Most know how my journey into healing was catapulted into hyper-drive, but for those who don’t I shall update.
My sweet loving husband had a seizure whilst we were together. Him being 26 years old, myself 23. It was the single most terrifying thing I have experienced. We were in an intimate and loving moment when in an instant my love was transformed into a creature, he seemed so super natural. I know that may sound awful, but I had never seen someone experience a seizure before. I was scared. I was alone.
At first I just watched him while my brain comprehended what was happening. Then something inside me switched. It was as though sudden clarity slapped me in the face, and shook my body of any hysteria.
I was straight on to the phone to the ambulance, whilst emptying the bath water and monitoring his breathing.
It was then, in his most vulnerable moment, that I became carer. Its close to what I imagine giving birth would be. No longer was my life my highest priority. There was someone who needed me so much more than I needed myself.
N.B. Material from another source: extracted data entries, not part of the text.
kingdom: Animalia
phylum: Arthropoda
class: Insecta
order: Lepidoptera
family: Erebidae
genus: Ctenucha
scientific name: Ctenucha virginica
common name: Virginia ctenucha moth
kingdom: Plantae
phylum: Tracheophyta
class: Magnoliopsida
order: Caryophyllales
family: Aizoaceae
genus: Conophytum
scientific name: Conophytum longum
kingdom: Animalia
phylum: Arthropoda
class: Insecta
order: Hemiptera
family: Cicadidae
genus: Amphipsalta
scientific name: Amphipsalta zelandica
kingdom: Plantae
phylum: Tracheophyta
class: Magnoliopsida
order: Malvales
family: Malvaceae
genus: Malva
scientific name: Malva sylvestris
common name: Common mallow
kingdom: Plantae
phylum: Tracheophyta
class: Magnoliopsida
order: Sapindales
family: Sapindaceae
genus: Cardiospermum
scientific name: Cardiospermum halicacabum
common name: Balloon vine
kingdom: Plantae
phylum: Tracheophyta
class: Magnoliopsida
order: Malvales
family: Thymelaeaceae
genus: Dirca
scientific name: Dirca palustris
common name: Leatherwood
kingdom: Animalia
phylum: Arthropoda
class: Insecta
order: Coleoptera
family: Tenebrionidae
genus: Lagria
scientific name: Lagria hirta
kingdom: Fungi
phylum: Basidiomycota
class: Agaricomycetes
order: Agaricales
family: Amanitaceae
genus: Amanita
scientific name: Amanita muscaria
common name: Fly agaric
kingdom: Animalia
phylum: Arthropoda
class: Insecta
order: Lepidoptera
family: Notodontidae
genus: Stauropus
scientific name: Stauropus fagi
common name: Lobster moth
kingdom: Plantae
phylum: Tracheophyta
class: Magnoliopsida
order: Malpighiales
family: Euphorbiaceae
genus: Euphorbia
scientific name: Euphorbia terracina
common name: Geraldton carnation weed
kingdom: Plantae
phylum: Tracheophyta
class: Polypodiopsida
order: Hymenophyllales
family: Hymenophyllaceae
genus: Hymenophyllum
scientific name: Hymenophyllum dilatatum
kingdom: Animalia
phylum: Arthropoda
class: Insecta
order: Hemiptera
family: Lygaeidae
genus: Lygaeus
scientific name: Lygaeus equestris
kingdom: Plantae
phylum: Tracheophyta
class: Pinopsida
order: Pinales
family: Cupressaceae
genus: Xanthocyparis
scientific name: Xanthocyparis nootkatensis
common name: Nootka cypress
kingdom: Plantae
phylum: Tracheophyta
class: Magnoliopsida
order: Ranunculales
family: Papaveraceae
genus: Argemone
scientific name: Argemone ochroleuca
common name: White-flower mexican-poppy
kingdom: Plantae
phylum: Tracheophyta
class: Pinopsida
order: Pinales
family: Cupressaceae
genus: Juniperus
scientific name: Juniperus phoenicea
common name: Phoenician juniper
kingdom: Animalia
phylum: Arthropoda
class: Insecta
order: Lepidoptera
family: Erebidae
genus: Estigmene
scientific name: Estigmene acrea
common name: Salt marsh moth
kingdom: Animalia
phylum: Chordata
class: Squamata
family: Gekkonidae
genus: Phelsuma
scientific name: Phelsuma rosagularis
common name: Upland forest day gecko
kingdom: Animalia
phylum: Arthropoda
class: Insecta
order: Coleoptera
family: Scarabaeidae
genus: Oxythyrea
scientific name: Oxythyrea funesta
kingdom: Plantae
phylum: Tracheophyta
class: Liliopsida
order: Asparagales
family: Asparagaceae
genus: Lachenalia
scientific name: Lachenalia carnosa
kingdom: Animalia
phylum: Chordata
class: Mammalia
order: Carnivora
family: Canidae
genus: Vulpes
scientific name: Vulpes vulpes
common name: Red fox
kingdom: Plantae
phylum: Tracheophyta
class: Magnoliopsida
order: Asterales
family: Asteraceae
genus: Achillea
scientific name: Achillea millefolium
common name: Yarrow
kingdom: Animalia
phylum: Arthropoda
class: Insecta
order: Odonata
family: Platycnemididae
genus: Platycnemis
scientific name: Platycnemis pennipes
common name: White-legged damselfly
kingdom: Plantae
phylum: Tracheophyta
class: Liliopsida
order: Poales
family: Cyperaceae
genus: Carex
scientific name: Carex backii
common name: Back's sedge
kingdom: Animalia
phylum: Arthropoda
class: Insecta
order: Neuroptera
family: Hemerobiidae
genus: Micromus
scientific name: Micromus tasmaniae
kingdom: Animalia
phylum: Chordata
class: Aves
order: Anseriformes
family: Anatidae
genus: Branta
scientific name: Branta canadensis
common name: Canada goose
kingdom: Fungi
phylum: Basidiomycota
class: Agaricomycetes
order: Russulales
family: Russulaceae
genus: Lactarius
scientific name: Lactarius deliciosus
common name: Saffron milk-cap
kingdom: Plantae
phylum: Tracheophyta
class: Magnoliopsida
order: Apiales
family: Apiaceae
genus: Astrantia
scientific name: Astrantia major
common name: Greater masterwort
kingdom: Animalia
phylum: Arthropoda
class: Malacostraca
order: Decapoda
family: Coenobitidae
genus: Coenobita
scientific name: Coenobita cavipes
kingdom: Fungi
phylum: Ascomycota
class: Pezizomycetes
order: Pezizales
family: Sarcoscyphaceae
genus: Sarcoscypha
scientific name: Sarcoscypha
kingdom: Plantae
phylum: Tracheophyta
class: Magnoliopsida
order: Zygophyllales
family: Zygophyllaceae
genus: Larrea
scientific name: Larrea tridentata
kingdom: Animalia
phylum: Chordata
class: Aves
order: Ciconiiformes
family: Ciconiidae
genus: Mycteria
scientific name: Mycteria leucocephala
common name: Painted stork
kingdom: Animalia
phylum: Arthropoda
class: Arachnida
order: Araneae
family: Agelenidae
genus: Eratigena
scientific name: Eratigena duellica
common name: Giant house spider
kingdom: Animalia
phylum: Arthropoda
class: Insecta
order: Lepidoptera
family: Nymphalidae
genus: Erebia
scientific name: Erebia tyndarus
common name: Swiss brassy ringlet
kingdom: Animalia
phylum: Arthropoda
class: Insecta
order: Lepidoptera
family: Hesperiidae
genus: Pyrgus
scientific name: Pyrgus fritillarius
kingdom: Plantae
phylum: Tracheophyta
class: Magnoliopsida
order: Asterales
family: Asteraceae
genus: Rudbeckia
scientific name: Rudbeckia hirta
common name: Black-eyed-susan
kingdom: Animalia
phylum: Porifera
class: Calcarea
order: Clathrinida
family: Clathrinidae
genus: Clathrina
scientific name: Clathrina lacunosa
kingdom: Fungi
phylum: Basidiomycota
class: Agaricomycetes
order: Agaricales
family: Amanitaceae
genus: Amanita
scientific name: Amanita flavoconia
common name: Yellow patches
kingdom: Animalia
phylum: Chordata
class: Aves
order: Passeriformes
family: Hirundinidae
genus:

Fast forward to the next day, a CT scan confirms we have a lump. I can’t say whether it was naivety or positivity, but we didn’t fully comprehend what we were dealing with. Or the possibilities we were facing. How could we? We had been married 2 weeks, living together 3 months, still finding our way as partners in crime. But like true partners, it was his positivity that fed mine. We had just opened the lid to Pandoras box and all he was wondering was if he could still go overseas , and if he could get some Hungry Jacks.
It wasn’t until 2 weeks later, after they took the biopsy, that we discovered the worst. That truth. That catalyst. Those horrific words. Terminal. Brain. Cancer. I don’t think we will ever forget that day. Walking into the office, the sterility. Not once did he cry. My sweet man. If only I could hear his thoughts, to know how it felt. I will never know if his strength for the benefit of his mum, or myself, or himself. But he was brave enough to ask what happens now; where do we go from here? How will my life change? It was then, listening to him as he stared into the face of his own mortality, that I knew I could face what ever challenges we were given, because I saw the strength I had myself, within him.
They told us 12 months. And to enjoy it while you can.
They were wrong. We would go to prove them wrong.